- Country: Saudi Arabia;
- Location: Ras Al-Khair;
- Coordinates: 27°32′12″N 49°08′20″E﻿ / ﻿27.5367°N 49.1389°E
- Status: Operational
- Construction began: 2011;
- Commission date: April 2014;
- Construction cost: $7,100 million; 27,000 million SR (2011);
- Operator: Saudi Water Authority;
- Employees: 3,500 (2014);
- Combined cycle?: Yes
- IWPP?: Yes
- IWPP purification method: Multi-stage flash distillation; reverse osmosis;
- IWPP water output: 1,036,000 m^{3}/d (423,000 cu ft/ks);

Power generation
- Nameplate capacity: 2,400 MW;

= Ras Al-Khair Power and Desalination Plant =

Water and power plant in Saudi Arabia

The Ras Al-Khair Power and Desalination Plant is a power and desalination plant located in Ras Al-Khair on the eastern coast of Saudi Arabia. It is operated by the Saline Water Conversion Corporation of Saudi Arabia. The plant began operating in April 2014 and, as of January 2017, is the world's largest hybrid water desalination plant. The project includes a power plant capable of producing 2400 MW of electricity. In 2015, it won the Global Water Awards "Desalination Plant of the Year" award.

== History ==
Construction of the plant began in 2011. Though originally slated to begin producing freshwater by the end of 2013, the first freshwater produced from the plant was in early 2015. Full commercial operation of the plant was achieved in March 2016.

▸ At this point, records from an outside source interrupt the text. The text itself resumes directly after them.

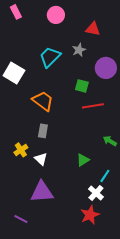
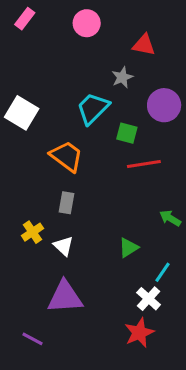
pink rectangle: (16, 12) -> (25, 19), turned 64
cyan trapezoid: (50, 57) -> (93, 108), moved

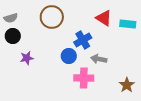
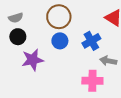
blue circle: (69, 56) -> (60, 41), moved
purple star: (27, 58) -> (33, 60), size x1.5

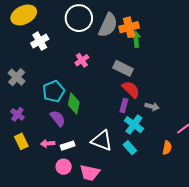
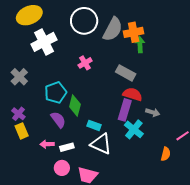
white cross: (40, 41) -> (44, 42), size x1.4
red semicircle: (131, 89) -> (133, 94), turned -30
purple rectangle: (124, 105) -> (125, 110), size x1.5
yellow rectangle: (21, 141) -> (22, 131), moved
cyan rectangle: (130, 148) -> (94, 125), moved, turned -32

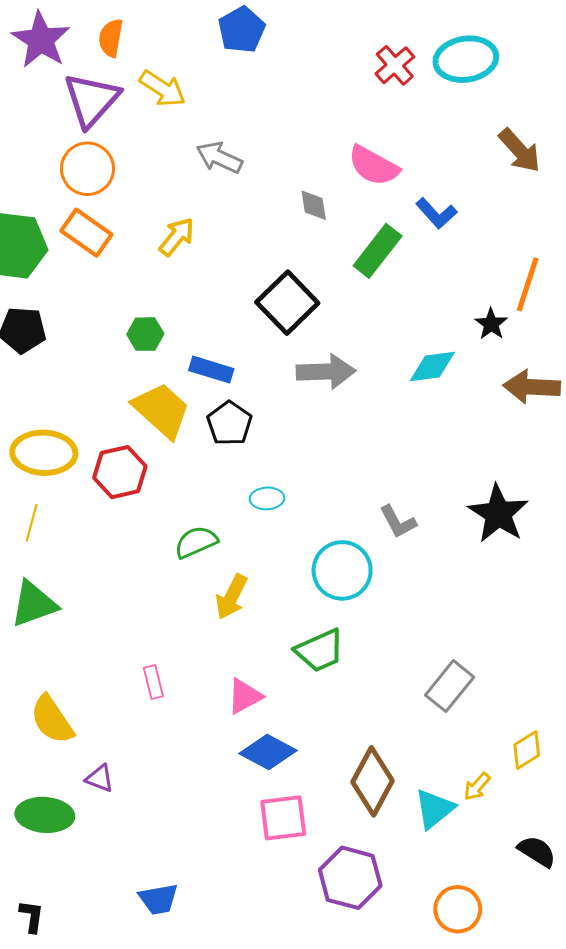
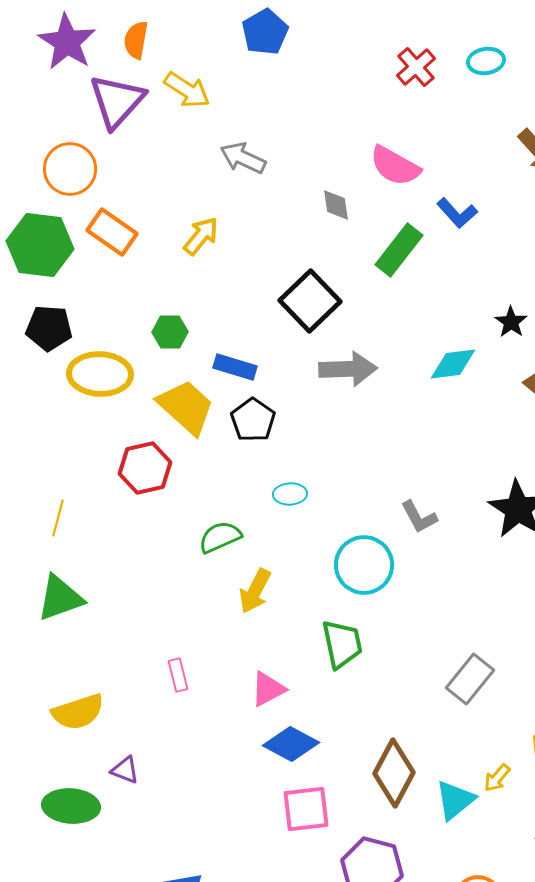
cyan ellipse: (466, 59) -> (486, 61), size x0.6
orange circle: (87, 169) -> (70, 169), moved
yellow ellipse: (44, 453) -> (100, 374), moved
green trapezoid: (320, 651) -> (342, 644), turned -78
yellow semicircle: (52, 720) -> (78, 712), turned -74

The primary contractors for construction of the plant were the Doosan Group and Saudi Archirodon. Doosan was awarded the prime contract in September, 2010. Additional contractors for the plant included Fluid Equipment Development Company for energy recovery devices, Siemens for generators, turbines, and related equipment, and Hyosung for various motors.

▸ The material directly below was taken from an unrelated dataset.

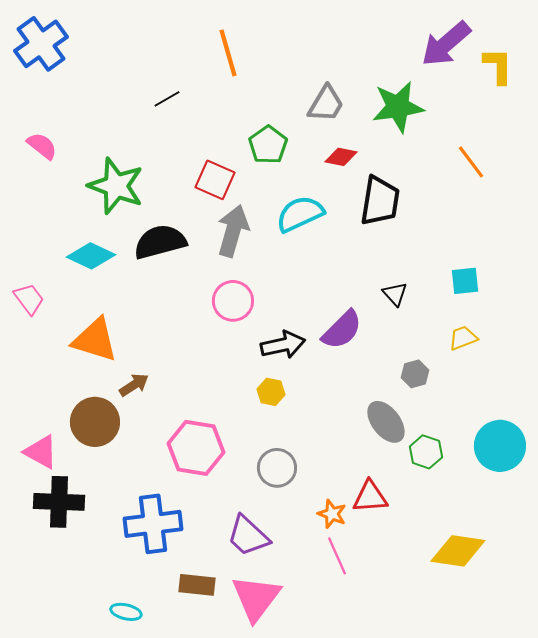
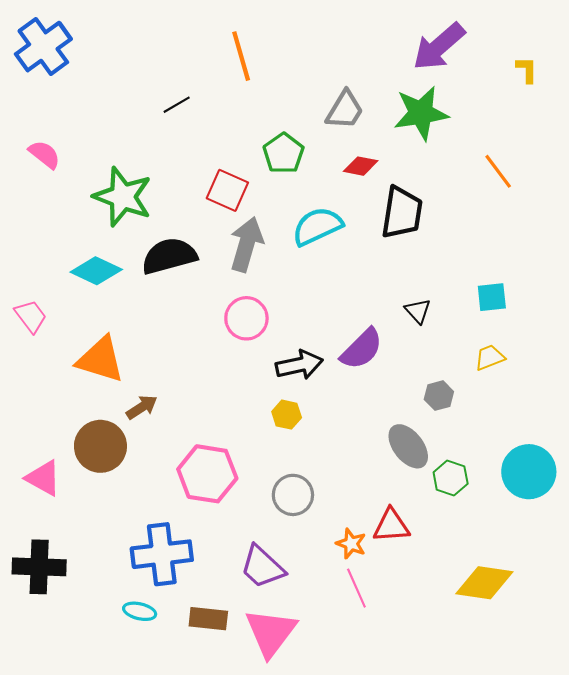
purple arrow: (446, 44) -> (439, 47), moved
yellow L-shape: (498, 66) -> (527, 70), size x0.7
black cross: (59, 502) -> (39, 567), moved
cyan ellipse: (126, 612) -> (140, 611), moved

The plant has created 3,500 direct and indirect jobs.

== Operation ==
Water intake for the plant comes from the Persian Gulf, on the shore of which the plant sits. The plant includes five high-efficiency gas turbines operated in combined cycle mode and in single mode. It uses a hybrid system of eight multi-stage flashing units and 17 reverse osmosis units. Freshwater output from the plant is pumped via pipelines to Riyadh and Hafr Al-Batin. Electricity and freshwater output from the plant also supply a nearby aluminium oxide refinery. Of the 2400 MW electricity produced by the plant, 200 MW are used by the plant itself. Effluent from the plant is processed locally by a dedicated wastewater treatment plant and discharged into the Persian Gulf.